Sea bed A charged approachMany Dutch fishing vessels have adopted electric pulse trawling, but competitors and some environmentalgroups object. In pulse trawling, a wingshaped beam glides above the sea bed trailing strings ofelectrodes that are located above the mouth of the net. Electricitycauses flatfishto leave thesediment. Net doesn’ttouch the seabed, causingless damage.
ALTOUNIAN/SCIENCE
Encouraged by initial studies, the Dutch government in 2006 successfully lobbied the European Commission to allow 5% of each country’s fleet to use pulse trawling, exempting them from the European Union’s 1988 general ban on electrical fishing. By 2009, Dutch companies had embraced the opportunity. As demand grew, they received additional licenses for reducing bycatch or research with the condition that they provide detailed data on their catches. Now, 75 vessels, about 28% of Dutch trawlers, use pulse gear. Fishing companies outside the Netherlands fish for sole, too, but don’t specialize in it; as a result, few have invested in the expensive technology.

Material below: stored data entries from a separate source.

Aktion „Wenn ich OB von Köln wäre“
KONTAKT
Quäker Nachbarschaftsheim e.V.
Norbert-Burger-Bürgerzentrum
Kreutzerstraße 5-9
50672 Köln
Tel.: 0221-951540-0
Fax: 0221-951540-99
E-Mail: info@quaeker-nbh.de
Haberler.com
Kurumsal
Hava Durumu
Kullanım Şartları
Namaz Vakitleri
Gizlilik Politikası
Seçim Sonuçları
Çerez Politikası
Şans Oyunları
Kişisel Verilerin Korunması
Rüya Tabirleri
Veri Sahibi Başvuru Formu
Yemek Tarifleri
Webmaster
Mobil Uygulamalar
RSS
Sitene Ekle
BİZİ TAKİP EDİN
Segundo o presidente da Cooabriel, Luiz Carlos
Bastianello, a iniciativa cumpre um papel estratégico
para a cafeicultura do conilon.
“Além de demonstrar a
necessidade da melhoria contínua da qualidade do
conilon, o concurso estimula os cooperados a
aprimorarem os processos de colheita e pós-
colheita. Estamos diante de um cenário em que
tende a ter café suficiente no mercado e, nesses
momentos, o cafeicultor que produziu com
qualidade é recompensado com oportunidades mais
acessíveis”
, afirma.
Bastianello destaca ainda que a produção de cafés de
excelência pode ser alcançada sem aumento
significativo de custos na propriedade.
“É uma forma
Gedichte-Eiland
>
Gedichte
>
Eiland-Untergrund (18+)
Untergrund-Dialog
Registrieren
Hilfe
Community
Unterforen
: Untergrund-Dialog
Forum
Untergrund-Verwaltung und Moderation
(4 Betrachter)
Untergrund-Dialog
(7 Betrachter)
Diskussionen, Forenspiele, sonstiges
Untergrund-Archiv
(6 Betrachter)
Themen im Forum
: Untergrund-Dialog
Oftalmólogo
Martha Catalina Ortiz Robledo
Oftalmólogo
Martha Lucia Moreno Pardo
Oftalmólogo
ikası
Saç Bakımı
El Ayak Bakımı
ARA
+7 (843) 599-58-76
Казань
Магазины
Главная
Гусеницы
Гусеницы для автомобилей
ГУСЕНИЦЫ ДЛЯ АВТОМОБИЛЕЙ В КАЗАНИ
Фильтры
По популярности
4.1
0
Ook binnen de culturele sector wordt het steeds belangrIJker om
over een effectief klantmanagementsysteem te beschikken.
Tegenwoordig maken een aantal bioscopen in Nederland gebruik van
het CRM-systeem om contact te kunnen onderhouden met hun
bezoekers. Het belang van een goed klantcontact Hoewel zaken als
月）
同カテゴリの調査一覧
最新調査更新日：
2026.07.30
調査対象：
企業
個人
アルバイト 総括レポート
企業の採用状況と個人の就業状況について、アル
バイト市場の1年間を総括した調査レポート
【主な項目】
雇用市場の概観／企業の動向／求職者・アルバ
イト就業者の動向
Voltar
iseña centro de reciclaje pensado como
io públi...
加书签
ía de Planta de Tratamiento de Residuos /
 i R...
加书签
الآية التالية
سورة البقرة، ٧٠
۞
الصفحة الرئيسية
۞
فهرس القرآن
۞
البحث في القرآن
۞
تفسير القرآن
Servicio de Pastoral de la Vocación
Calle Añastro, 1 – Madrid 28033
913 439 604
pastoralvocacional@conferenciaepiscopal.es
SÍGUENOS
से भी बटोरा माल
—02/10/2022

BLOOM argues that the research and bycatch licenses are illegal and a guise for commercial fishing, and that pulse trawling puts small-scale fishing at an even bigger disadvantage than conventional trawling does. BLOOM advocates catching flatfish with gillnets, stationary curtains of netting that have a much lower bycatch rate than either kind of trawling and do less damage to the sea floor. “There shouldn’t be any use of electric current,” says Director Claire Nouvian. “We’ve got enough evidence to know this is nonsense.”
Scientists have so far found little evidence that the electrical currents cause serious harm. Last year, a working group with the International Council for the Exploration of the Sea (ICES) highlighted harm to large cod and whiting as the only known irreversible effect. Although not many cod are accidentally caught by pulse trawlers, about 10% of them suffer vertebral fractures and hemorrhages when their muscles overcontract from the shocks. Initial laboratory research on other organisms has not shown lasting, serious effects, but the ICES group says questions remain, for instance about the effects on sharks and rays.
Nevertheless, “We know enough to continue with pulse trawling in the present context,” says Adriaan Rijnsdorp, a fisheries biologist at Wageningen Marine Research and a co-chair of the ICES working group. But he says a decision on the future of pulse trawling should wait until 2019, when a 4-year, EU-funded research program on ecological impacts, which he coordinates, is due to wrap up.
There shouldn’t be any use of electric current. We’ve got enough evidence to know this is nonsense.
Claire Nouvian, BLOOM Association
Any decision will have to be agreed on by the European Parliament, the commission, and member states, in this case represented by their fisheries ministers. The commission has proposed removing the cap on licenses in the southern North Sea, where pulse trawling now occurs; other areas could follow after further studies. The ministers, by contrast, would de facto remove licenses beyond the 5% limit of a country’s fleet, which would force most Dutch vessels to give up pulse trawling.
A compromise in which the technique is greatly curtailed is the most likely outcome, says Irene Kingma, director of the Dutch Elasmobranch Society in Amsterdam, which promotes the study and conservation of sharks and rays. “There might be carnage within the Dutch fishing sector,” Kingma says. “And if they change back to beam trawling, we have all the environmental problems from that.”